Both Sides of the Show
Keys start this one off in a pretty and sedate manner. Piano dominated they run through an unaccompanied solo that makes up the first minute or so of the piece, and feels a bit Wakemanesque. Eventually guitar joins, and the vocals come over this backdrop, a ballad-like section that feels very much like Yes. This launches out later into a very tasty guitar dominated prog rock jam.
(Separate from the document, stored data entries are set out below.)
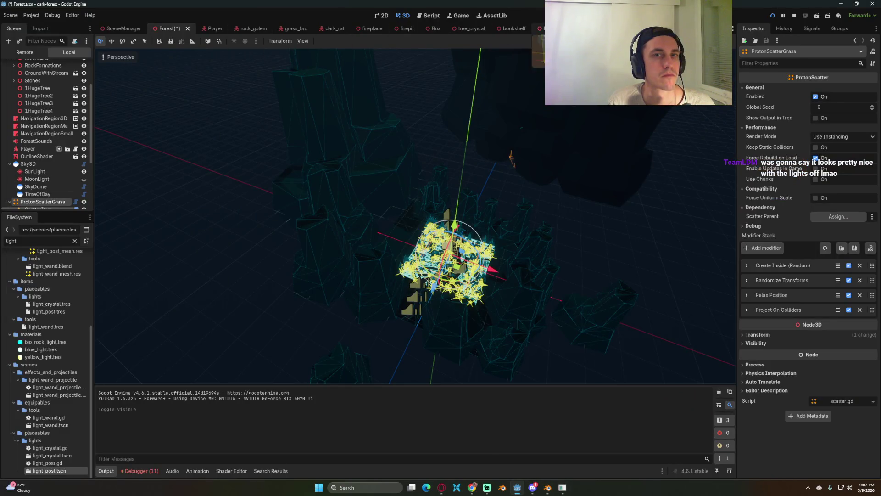
click(560, 29)
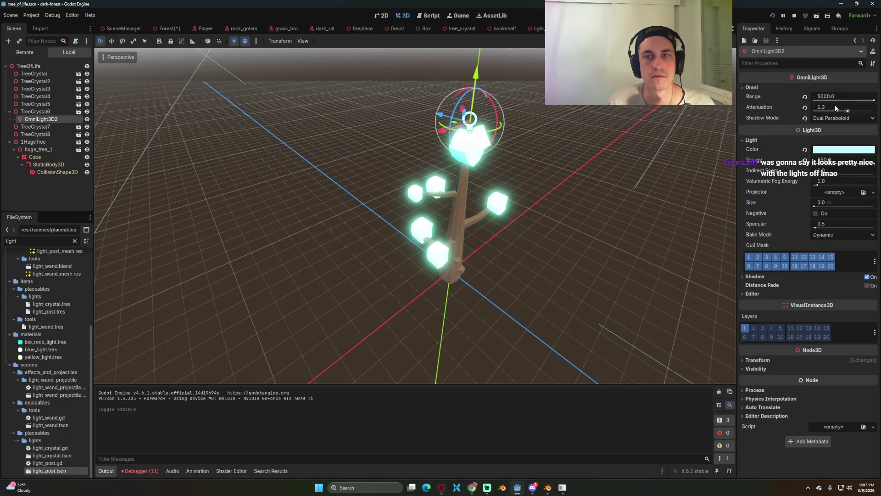
key(F5)
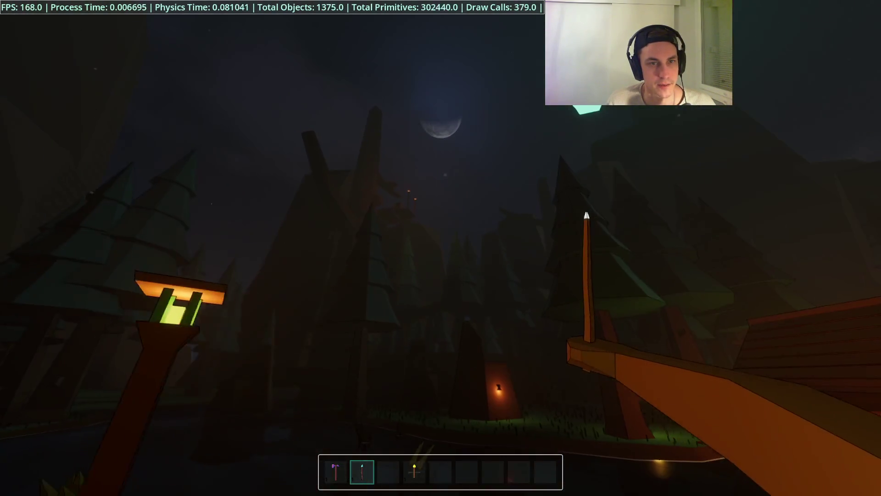
key(2)
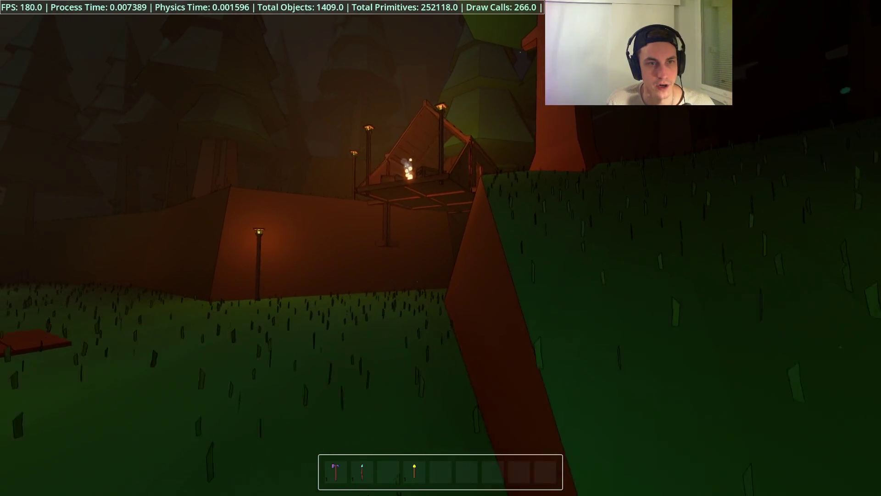
key(Escape)
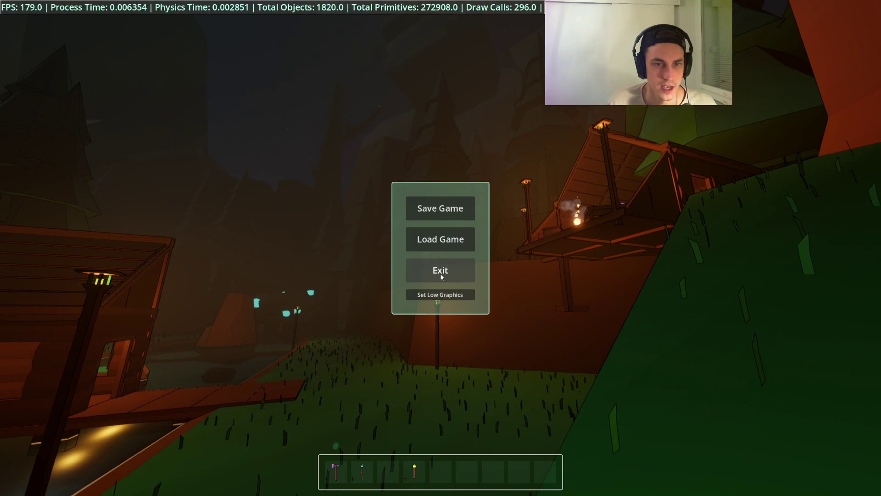
click(441, 275)
click(774, 17)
After this instrumental excursion a new segment that feels rather like The Flower Kings and Yes put together takes it. Flute over the top later brings a touch of Jethro Tull to the mix. Then a very ELP-like keyboard dominated segment takes it, but metallic flourish serves to break it up. They carry forward after this extended break with more vocals over a bouncing staccato pattern that feels a bit like Marillion. After this verse the vocals continue over a more sedate keyboard based pattern. The bouncing returns after this. This time out they cut it back into the instrumental jam with an even more pure Celtic texture. Then we're back to the bounciness for the next vocal section. This gives way to another killer instrumental segment before they break it down to more balladic elements to carry it onward. The vocals come back in over this. This gets quite evocative and powerful, but mostly due to the vocal performance. Another dramatic soaring prog segment takes it afterward for time, then they drop it back to the balladic to carry forward. They pump this back up after a time through one of the most emotional segments of the disc. As it moves out into more soaring prog later the sound contains healthy helpings of both The Flower Kings and Yes with some other elements thrown in for good measure. The closing movement of this piece is probably the most effective music on the whole CD, making it an excellent choice for the ending slot.